Another competitive advantage of XTBG that attracted Nakamura is the adequate financial support provided by the Chinese government for advanced research with state-of-the-art facilities and the involvement of institutes such as CAS. The facilities include the canopy cranes, which are used in forested areas to access the canopy layer of trees. There are less than 20 of the cranes in the world, and half of them are in China.

"Even though I'm not working on rocket science or some other cutting-edge high-end industry, I still get support from the government. You can see that China really cares about basic science and its commitment to protecting biodiversity," said Nakamura.

The importance of studying insects

"It's a natural reaction of people to be afraid of something they don't know, so one of my goals is to educate people about the important roles of insects that they play in the whole ecosystem," said Nakamura, noting that more than 90 percent of the insects that may exist in the world have not yet been named. He often invites elementary school students to the lab and shows them the beauty of these insects. This often sparks their curiosity and takes away the fear of bugs.

He gave the example of ants. One might be afraid of ants or find them quite annoying, but if you think about it, ants always pick up the pieces of cookies that people accidentally drop on the floor, so they pick up waste. "That is the important ecological service role that these insects play, cleaning up the organic waste in nature," he said, adding that a study conducted in Malaysia found that more than 50 percent of the waste in the forest was cleaned up by ants.

Biodiversity doesn't stop at borders

Speaking about research work in China, Nakamura believes that international cooperation in biodiversity research is a unique advantage of XTBG. Foreign researchers and international students from more than 30 countries and regions have joined forces to provide intellectual support for the cause of biodiversity conservation.

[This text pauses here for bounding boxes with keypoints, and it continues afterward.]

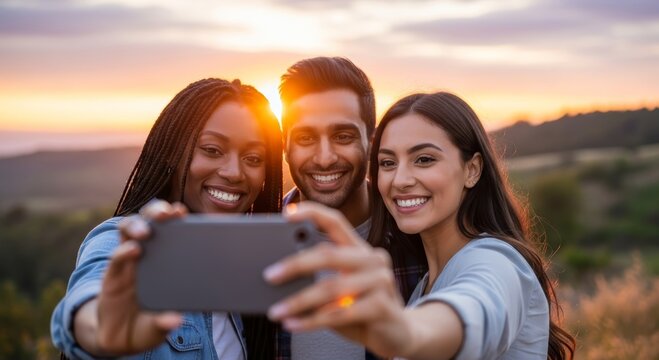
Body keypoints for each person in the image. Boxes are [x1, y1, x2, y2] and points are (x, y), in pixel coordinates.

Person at [265, 92, 576, 359]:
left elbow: (477, 306)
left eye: (424, 159)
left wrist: (406, 330)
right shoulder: (424, 284)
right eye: (388, 163)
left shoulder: (495, 261)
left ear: (472, 170)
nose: (400, 180)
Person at [51, 78, 283, 359]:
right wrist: (99, 328)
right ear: (173, 152)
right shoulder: (125, 240)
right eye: (212, 150)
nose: (235, 172)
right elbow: (92, 290)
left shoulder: (243, 269)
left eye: (254, 158)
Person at [254, 56, 426, 360]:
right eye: (306, 138)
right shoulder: (255, 245)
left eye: (342, 136)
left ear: (371, 141)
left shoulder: (419, 239)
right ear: (285, 146)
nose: (324, 158)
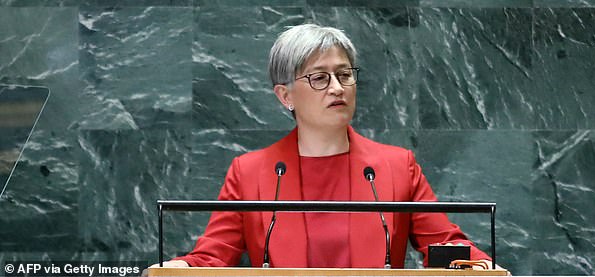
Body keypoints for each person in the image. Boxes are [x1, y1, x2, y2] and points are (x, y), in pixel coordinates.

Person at [149, 23, 503, 270]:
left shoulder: (396, 166)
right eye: (319, 77)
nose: (337, 87)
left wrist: (482, 265)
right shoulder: (250, 172)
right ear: (285, 95)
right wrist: (175, 267)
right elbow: (212, 257)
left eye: (345, 74)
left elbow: (444, 245)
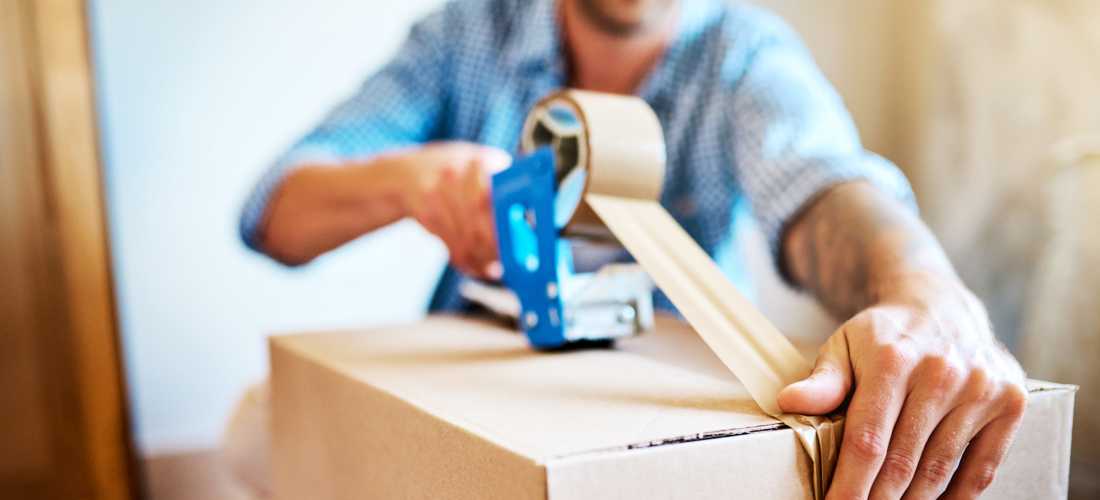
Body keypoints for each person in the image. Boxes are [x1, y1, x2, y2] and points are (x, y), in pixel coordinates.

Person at [235, 0, 1027, 498]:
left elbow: (823, 187)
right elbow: (274, 213)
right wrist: (413, 180)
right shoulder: (467, 34)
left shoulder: (741, 56)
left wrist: (924, 291)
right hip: (472, 382)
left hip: (661, 405)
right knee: (256, 426)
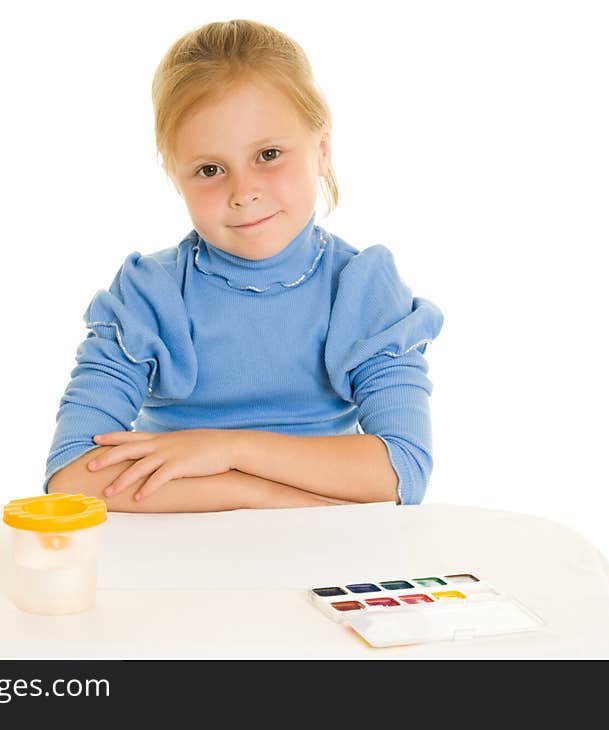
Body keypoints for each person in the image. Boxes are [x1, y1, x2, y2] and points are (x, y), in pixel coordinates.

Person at [45, 19, 443, 512]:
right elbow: (70, 476)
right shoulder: (151, 294)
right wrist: (254, 495)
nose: (243, 192)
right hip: (180, 554)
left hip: (321, 558)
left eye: (269, 154)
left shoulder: (359, 288)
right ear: (174, 174)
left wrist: (226, 448)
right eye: (210, 170)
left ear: (321, 148)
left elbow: (403, 469)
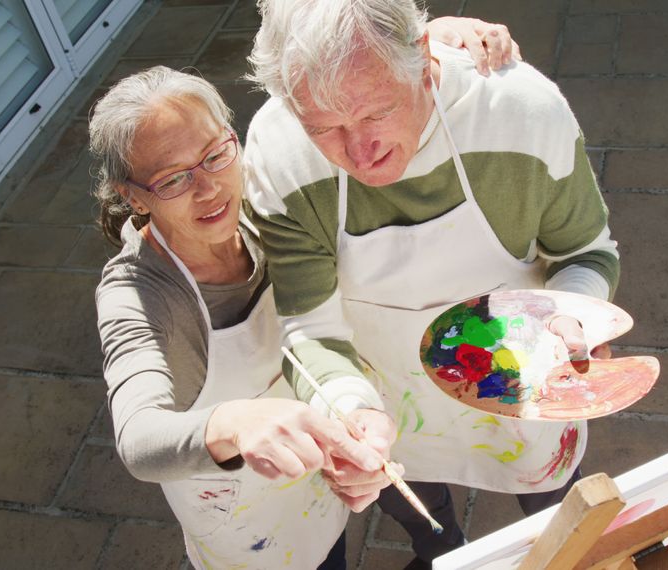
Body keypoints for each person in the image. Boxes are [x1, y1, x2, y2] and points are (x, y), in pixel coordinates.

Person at [90, 19, 522, 570]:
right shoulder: (138, 294)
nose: (209, 188)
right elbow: (139, 437)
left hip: (336, 434)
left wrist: (423, 41)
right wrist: (232, 424)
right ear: (135, 197)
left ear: (234, 138)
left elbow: (335, 83)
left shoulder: (266, 200)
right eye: (173, 179)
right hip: (254, 523)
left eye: (216, 155)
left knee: (418, 505)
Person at [243, 0, 620, 567]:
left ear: (422, 58)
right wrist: (355, 415)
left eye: (375, 112)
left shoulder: (521, 111)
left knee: (547, 491)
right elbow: (310, 330)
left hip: (521, 381)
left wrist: (575, 315)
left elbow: (586, 253)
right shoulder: (278, 150)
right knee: (412, 498)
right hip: (383, 399)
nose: (359, 153)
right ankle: (441, 547)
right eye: (324, 128)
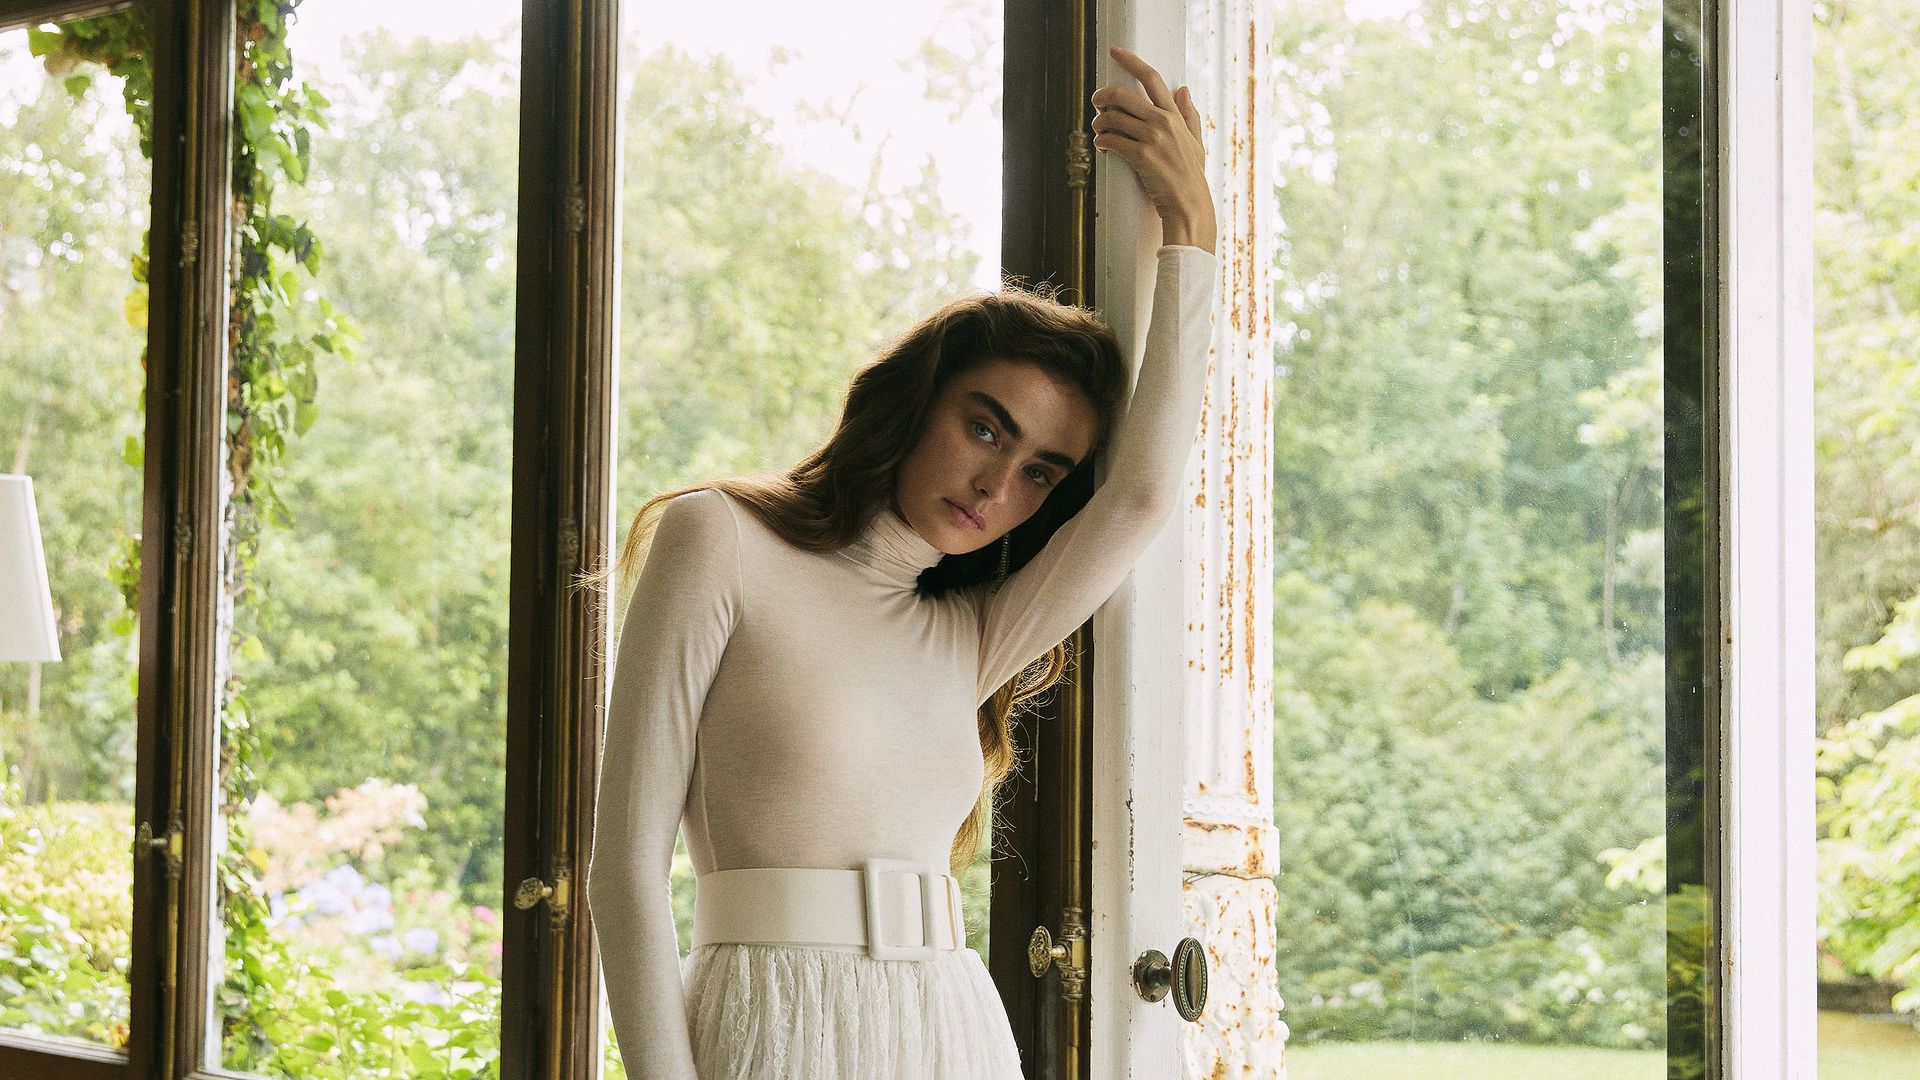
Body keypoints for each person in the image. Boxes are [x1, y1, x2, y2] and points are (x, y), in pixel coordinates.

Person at [583, 44, 1219, 1079]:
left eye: (1041, 472)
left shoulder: (972, 631)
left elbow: (1144, 497)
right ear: (917, 398)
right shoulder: (721, 541)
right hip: (769, 1020)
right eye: (985, 427)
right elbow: (623, 866)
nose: (996, 484)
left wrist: (1193, 237)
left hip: (950, 1024)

"My team is truly international, with researchers from 10 countries, including Laos, Thailand, the Philippines, Nepal, Sri Lanka and other countries," he said, adding that international cooperation can enable researchers from different countries to share research results and provide an international perspective for ecological protection of the whole region.

A number of memoranda of understanding were signed between XTBG and other research institutes from Japan, Thailand, the Czech Republic and other regions and countries. China has also established joint border protection areas with neighboring countries in Xishuangbanna. At present, the China-Laos border area has established a green ecological corridor on the China-Laos border, covering an area of about 200,000 hectares.

"I don't think I can do my work anywhere else outside of China, as XTBG is the right choice for me," said Nakamura. In 2019, he received the Caiyun Award, established by the Yunnan provincial government to recognize foreign professionals who have made outstanding contributions to local economic and social development.